By Josh Perry, Editor
Researchers from the Pacific Northwest National Laboratory (PNNL) and Brookhaven National Laboratory developed a self-healing cement material using a flexible polymer that could be an environmentally-friendly enhancement from the geothermal industry, according to a report from the PNNL.
Researchers created an alternative to cement using a flexible polymer. (PNNL)
“Cement used in geothermal wells is known to crack under pressure and in high-temperature environments associated with drilling for geothermal energy,” the report noted. “The objective of the team’s study was to see how its self-healing cement would hold up when tested against conventional cement in these extreme heat conditions.”
Experiments at PNNL and Brookhaven demonstrated that the self-healing cement’s flexibility and ability to autonomously fill cracks outperformed standard cement in mechanical stress tests.
“The flexibility is attributed to chemically ‘soft’ or flexible bonding between the atoms in the polymer and cement,” the article explained. “This soft bonding allows large deformations that can be contained within the cement without breaking the bonds.”
Reports indicate that the polymer provides 60-70 percent more elasticity.
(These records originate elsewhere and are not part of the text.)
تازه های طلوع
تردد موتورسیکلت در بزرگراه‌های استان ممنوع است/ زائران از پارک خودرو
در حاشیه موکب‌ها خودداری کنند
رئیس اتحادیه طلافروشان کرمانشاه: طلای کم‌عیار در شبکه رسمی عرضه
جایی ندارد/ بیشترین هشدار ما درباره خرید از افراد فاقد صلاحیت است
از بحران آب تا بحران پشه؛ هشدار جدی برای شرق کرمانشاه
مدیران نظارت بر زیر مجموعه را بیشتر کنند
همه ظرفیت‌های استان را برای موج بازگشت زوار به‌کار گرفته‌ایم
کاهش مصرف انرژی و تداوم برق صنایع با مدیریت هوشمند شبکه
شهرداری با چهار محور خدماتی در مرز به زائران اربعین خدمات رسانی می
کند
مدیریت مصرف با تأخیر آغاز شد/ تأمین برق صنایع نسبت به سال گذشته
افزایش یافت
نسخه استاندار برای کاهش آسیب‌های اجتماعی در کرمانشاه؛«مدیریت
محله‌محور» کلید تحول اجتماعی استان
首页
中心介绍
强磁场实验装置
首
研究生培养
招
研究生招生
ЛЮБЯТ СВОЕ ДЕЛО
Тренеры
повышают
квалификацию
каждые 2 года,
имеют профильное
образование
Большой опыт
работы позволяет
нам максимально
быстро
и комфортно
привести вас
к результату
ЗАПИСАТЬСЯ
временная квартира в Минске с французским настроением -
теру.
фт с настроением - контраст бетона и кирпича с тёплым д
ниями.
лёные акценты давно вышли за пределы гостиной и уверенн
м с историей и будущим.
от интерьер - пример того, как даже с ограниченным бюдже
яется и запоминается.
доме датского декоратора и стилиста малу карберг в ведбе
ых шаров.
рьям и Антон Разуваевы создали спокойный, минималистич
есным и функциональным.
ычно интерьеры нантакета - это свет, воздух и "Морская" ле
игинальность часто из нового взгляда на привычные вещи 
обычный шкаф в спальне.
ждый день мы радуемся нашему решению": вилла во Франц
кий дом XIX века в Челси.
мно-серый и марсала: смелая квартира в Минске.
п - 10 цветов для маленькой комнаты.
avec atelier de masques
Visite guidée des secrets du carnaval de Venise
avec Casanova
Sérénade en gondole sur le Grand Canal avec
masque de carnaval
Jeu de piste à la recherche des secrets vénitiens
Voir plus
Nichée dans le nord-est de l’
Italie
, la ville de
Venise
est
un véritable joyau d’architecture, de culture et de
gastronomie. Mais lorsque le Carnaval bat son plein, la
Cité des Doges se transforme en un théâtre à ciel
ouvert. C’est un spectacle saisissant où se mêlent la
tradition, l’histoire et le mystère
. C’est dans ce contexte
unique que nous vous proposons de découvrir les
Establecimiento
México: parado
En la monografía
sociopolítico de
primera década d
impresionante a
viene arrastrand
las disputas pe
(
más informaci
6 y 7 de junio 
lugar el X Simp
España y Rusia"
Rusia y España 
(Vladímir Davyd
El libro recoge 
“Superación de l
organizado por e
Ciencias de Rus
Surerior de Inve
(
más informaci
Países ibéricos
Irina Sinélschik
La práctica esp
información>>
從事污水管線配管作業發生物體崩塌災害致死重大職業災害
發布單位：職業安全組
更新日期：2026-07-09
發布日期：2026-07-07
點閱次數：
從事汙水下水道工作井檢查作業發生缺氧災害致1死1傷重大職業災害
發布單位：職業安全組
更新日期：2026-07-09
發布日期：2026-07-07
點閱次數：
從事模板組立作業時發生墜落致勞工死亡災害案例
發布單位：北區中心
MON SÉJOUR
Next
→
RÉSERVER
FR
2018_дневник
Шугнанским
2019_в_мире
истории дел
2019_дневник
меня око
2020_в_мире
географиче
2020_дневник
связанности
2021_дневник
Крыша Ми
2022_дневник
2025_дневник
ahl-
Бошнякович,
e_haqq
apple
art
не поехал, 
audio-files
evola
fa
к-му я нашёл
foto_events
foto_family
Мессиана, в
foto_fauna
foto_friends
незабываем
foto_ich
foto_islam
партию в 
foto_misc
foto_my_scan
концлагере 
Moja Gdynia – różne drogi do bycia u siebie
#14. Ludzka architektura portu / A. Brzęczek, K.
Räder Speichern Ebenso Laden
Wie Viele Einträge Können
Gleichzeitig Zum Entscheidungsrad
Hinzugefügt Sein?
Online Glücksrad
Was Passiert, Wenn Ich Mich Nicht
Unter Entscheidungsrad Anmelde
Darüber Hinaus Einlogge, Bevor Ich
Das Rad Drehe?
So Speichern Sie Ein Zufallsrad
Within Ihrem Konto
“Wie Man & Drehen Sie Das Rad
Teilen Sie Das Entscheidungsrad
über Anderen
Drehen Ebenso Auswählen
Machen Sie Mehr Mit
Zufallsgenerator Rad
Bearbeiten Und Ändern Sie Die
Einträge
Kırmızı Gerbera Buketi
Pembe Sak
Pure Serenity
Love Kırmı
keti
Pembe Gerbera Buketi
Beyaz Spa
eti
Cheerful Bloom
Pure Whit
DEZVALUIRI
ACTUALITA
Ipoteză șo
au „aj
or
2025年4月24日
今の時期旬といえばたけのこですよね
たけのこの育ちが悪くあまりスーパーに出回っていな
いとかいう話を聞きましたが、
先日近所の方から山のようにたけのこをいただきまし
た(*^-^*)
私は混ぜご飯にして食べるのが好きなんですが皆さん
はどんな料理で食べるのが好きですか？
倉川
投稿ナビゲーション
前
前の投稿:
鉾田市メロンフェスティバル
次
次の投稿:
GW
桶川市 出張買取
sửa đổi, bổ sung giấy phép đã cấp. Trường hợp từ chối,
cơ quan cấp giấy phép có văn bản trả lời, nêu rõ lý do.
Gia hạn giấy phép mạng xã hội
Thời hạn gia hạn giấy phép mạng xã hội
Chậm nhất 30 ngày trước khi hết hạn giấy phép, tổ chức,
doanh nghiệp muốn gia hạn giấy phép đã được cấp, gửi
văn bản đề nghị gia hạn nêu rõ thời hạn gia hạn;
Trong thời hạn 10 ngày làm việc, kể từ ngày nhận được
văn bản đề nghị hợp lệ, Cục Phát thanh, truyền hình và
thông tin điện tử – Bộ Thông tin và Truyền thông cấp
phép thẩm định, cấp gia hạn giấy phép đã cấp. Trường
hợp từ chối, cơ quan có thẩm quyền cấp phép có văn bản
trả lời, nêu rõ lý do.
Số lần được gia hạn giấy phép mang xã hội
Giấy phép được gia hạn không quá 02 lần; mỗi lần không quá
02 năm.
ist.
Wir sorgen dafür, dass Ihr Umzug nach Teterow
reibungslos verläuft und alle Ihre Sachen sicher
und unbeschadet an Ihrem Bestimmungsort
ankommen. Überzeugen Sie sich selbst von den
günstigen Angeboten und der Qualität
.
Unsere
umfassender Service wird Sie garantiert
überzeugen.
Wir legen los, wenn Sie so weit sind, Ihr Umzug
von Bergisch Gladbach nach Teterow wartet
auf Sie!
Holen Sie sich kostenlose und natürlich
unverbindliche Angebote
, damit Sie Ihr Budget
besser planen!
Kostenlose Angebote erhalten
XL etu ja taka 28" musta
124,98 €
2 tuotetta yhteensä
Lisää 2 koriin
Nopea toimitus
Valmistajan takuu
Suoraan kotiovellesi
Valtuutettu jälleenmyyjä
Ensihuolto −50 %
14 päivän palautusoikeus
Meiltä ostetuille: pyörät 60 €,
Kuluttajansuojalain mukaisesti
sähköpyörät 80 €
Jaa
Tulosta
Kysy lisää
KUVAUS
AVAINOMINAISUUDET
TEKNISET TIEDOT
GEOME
It detaches from the cement and reattaches at areas where cracks form, producing an 87 percent reduction in crack size. With repairs to cracking cement requiring an average of $12 billion per year, researchers estimate that this material could save the cement industry $3.4 billion for infrastructure projects.
“Self-healing cement could resolve major concerns about the sealing of wellbores for oil, gas, and geothermal heat production,” the article added. “Leaks in wellbores cause contamination and limit the ability to provide clean energy alternatives. These leaks contaminate aquifers and surface waters.”
The research was recently published in Cement and Concrete Composites. The abstract stated:
“To isolate injection and production zones from overlying formations and aquifers during geothermal operations, cement is placed in the annulus between well casing and the formation. However, wellbore cement eventually undergoes fractures due to chemical and physical stress with the resulting time and cost intensive production shutdowns and repairs.
“To address this difficult problem, a polymer-cement (composite) with self-healing properties was recently developed by our group. Short-term thermal stability tests demonstrated the potential of this material for its application in geothermal environments. In this work, the authors unveil some of the physical and chemical properties of the cement composite in an attempt to better understand its performance as compared to standard cement in the absence of the polymer.
“Among the properties studied include material's elemental distribution, mineral composition, internal microstructure, and tensile elasticity. Polymer-cement composites have relatively larger, though not interconnected, levels of void spaces compared to conventional cement. Most of these void spaces are filled with polymer. The composites also seem to have higher levels of uncured cement grains as the polymer seems to act as a retarder in the curing process.
“The presence of homogeneously-distributed more flexible polymer in the cement brings about 60–70% higher tensile elasticity to the composite material, as confirmed experimentally and by density-functional calculations. The improved tensile elasticity suggests that the composite materials can outperform conventional cement under mechanical stress.
“In addition, calculations indicate that the bonding interactions between the cement and polymer remain stable over the range of strain studied. The results suggest that this novel polymer-cement formulation could represent an important alternative to conventional cement for application in high-temperature subsurface settings.”